In Prajna's view, the idea of managing the projects of conservation from the laboratories of a university or from a headquarters in a big city always appears to her to be absurd. As the threats that torment the elephants and their territories are situated on the field. The same applies to the knowledge and the efforts, which require a permanent presence on the field.
After a long research, Prajna Chowta finally located an agricultural terrain of eight hectares (nearly twenty acres), situated in the heart of a natural reserve that lies in the largest territory of wild elephants, extending almost 250 km.
This ground is located between the states of Tamil Nadu, Kerala and Karnataka, in the south-west of India, which includes the notable National Parks of Mudumalai, Bandipur and Nagarahole.
Karnataka is otherwise the state in India that shelters the largest population of wild elephants with around 6,000 specimens, according to estimations.
After a lot of difficulties, the Foundation at last managed to buy with her own funds this agricultural land where Prajna Chowta could install a permanent base camp and initiate different activities.
In the first place, the foundation was able to acquire two female elephants in their twenties: Kalpana and Kunti.
They were destined to drag wood, neglected by their former proprietors since the end of the timber exploitation. So, today the foundation can bring them a more peaceful existence, and thanks to an authorisation from the Karnataka Government's Ministry of Environment, it can let them graze in the forest environment and tthey can interact regularly with wild elephants.

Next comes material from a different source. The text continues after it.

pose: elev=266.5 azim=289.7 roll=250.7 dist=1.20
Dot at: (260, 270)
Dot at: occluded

The presence of Kalpana and Kunti has permitted Prajna chowta to study profoundly again the relation between man and animal and refine by a number of observations, her knowledge of their behaviour in their habitat, their natural alimentation, their movements, and their interactions with wild elephants.
Thanks to them, the Foundation put to use, step by step, two long and exacting tasks: the mapping of the tracks of wild elephants in the forest, and the compilation of a photographic dossier of the population of wild elephants. The Foundation elephants represent notably the irreplaceable interface for the approach and study of the wild specimens.